§ **Saved entries**:

################

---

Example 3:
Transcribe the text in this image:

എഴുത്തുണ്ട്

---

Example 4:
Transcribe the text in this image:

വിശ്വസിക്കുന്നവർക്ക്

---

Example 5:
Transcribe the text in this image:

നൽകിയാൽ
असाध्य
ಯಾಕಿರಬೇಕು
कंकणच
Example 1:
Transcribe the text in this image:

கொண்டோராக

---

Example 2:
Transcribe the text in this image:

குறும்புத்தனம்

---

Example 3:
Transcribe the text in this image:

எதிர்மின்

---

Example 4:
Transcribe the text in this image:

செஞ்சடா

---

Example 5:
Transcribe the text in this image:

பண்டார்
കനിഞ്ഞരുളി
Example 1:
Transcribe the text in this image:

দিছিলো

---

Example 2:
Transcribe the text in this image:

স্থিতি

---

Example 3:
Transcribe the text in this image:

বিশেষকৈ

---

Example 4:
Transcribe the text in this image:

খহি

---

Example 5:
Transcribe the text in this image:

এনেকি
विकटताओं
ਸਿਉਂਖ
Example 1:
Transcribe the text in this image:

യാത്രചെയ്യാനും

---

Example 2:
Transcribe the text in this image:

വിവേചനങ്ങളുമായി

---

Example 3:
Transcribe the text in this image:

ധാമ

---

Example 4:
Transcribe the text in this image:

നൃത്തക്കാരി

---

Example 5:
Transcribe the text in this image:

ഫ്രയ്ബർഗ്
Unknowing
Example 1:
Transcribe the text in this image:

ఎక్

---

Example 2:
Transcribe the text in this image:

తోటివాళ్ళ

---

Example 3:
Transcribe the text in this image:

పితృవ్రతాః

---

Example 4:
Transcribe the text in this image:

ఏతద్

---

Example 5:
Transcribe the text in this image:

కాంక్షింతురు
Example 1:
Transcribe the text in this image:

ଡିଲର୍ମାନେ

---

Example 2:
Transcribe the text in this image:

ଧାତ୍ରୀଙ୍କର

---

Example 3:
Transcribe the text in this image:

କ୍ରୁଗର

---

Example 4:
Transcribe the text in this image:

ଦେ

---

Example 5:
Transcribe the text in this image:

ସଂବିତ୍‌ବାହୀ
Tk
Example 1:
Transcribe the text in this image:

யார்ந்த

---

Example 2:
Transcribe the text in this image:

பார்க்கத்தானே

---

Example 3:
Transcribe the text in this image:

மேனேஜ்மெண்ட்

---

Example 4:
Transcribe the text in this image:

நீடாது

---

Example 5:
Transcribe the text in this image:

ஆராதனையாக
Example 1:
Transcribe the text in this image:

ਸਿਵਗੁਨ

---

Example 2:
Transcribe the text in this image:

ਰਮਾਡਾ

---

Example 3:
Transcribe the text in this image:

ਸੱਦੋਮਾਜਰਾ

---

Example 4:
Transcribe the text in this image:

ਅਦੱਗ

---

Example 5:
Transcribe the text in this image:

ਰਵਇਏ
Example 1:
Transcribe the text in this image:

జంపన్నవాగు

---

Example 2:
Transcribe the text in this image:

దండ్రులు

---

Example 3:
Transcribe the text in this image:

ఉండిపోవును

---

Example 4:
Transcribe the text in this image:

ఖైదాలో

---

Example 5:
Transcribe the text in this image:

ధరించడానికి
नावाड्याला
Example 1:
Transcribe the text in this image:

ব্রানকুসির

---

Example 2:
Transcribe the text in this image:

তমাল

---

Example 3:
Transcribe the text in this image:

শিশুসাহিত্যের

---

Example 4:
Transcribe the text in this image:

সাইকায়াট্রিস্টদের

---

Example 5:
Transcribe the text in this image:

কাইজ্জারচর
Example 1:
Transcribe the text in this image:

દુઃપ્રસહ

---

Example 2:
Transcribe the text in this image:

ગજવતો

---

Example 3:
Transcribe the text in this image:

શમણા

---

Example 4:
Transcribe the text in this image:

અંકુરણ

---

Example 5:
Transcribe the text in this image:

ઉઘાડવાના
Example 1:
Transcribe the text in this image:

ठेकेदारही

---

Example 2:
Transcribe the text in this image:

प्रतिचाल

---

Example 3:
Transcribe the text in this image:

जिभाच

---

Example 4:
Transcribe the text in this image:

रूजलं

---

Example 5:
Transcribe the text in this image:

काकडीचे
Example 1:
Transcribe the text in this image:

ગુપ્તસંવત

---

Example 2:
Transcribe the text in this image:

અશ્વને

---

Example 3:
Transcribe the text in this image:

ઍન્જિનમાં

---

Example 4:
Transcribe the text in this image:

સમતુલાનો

################

§ **Work request**: Word for word, return all of the records.

§ **Exercise result**:
---

Example 3:
Transcribe the text in this image:

എഴുത്തുണ്ട്

---

Example 4:
Transcribe the text in this image:

വിശ്വസിക്കുന്നവർക്ക്

---

Example 5:
Transcribe the text in this image:

നൽകിയാൽ
असाध्य
ಯಾಕಿರಬೇಕು
कंकणच
Example 1:
Transcribe the text in this image:

கொண்டோராக

---

Example 2:
Transcribe the text in this image:

குறும்புத்தனம்

---

Example 3:
Transcribe the text in this image:

எதிர்மின்

---

Example 4:
Transcribe the text in this image:

செஞ்சடா

---

Example 5:
Transcribe the text in this image:

பண்டார்
കനിഞ്ഞരുളി
Example 1:
Transcribe the text in this image:

দিছিলো

---

Example 2:
Transcribe the text in this image:

স্থিতি

---

Example 3:
Transcribe the text in this image:

বিশেষকৈ

---

Example 4:
Transcribe the text in this image:

খহি

---

Example 5:
Transcribe the text in this image:

এনেকি
विकटताओं
ਸਿਉਂਖ
Example 1:
Transcribe the text in this image:

യാത്രചെയ്യാനും

---

Example 2:
Transcribe the text in this image:

വിവേചനങ്ങളുമായി

---

Example 3:
Transcribe the text in this image:

ധാമ

---

Example 4:
Transcribe the text in this image:

നൃത്തക്കാരി

---

Example 5:
Transcribe the text in this image:

ഫ്രയ്ബർഗ്
Unknowing
Example 1:
Transcribe the text in this image:

ఎక్

---

Example 2:
Transcribe the text in this image:

తోటివాళ్ళ

---

Example 3:
Transcribe the text in this image:

పితృవ్రతాః

---

Example 4:
Transcribe the text in this image:

ఏతద్

---

Example 5:
Transcribe the text in this image:

కాంక్షింతురు
Example 1:
Transcribe the text in this image:

ଡିଲର୍ମାନେ

---

Example 2:
Transcribe the text in this image:

ଧାତ୍ରୀଙ୍କର

---

Example 3:
Transcribe the text in this image:

କ୍ରୁଗର

---

Example 4:
Transcribe the text in this image:

ଦେ

---

Example 5:
Transcribe the text in this image:

ସଂବିତ୍‌ବାହୀ
Tk
Example 1:
Transcribe the text in this image:

யார்ந்த

---

Example 2:
Transcribe the text in this image:

பார்க்கத்தானே

---

Example 3:
Transcribe the text in this image:

மேனேஜ்மெண்ட்

---

Example 4:
Transcribe the text in this image:

நீடாது

---

Example 5:
Transcribe the text in this image:

ஆராதனையாக
Example 1:
Transcribe the text in this image:

ਸਿਵਗੁਨ

---

Example 2:
Transcribe the text in this image:

ਰਮਾਡਾ

---

Example 3:
Transcribe the text in this image:

ਸੱਦੋਮਾਜਰਾ

---

Example 4:
Transcribe the text in this image:

ਅਦੱਗ

---

Example 5:
Transcribe the text in this image:

ਰਵਇਏ
Example 1:
Transcribe the text in this image:

జంపన్నవాగు

---

Example 2:
Transcribe the text in this image:

దండ్రులు

---

Example 3:
Transcribe the text in this image:

ఉండిపోవును

---

Example 4:
Transcribe the text in this image:

ఖైదాలో

---

Example 5:
Transcribe the text in this image:

ధరించడానికి
नावाड्याला
Example 1:
Transcribe the text in this image:

ব্রানকুসির

---

Example 2:
Transcribe the text in this image:

তমাল

---

Example 3:
Transcribe the text in this image:

শিশুসাহিত্যের

---

Example 4:
Transcribe the text in this image:

সাইকায়াট্রিস্টদের

---

Example 5:
Transcribe the text in this image:

কাইজ্জারচর
Example 1:
Transcribe the text in this image:

દુઃપ્રસહ

---

Example 2:
Transcribe the text in this image:

ગજવતો

---

Example 3:
Transcribe the text in this image:

શમણા

---

Example 4:
Transcribe the text in this image:

અંકુરણ

---

Example 5:
Transcribe the text in this image:

ઉઘાડવાના
Example 1:
Transcribe the text in this image:

ठेकेदारही

---

Example 2:
Transcribe the text in this image:

प्रतिचाल

---

Example 3:
Transcribe the text in this image:

जिभाच

---

Example 4:
Transcribe the text in this image:

रूजलं

---

Example 5:
Transcribe the text in this image:

काकडीचे
Example 1:
Transcribe the text in this image:

ગુપ્તસંવત

---

Example 2:
Transcribe the text in this image:

અશ્વને

---

Example 3:
Transcribe the text in this image:

ઍન્જિનમાં

---

Example 4:
Transcribe the text in this image:

સમતુલાનો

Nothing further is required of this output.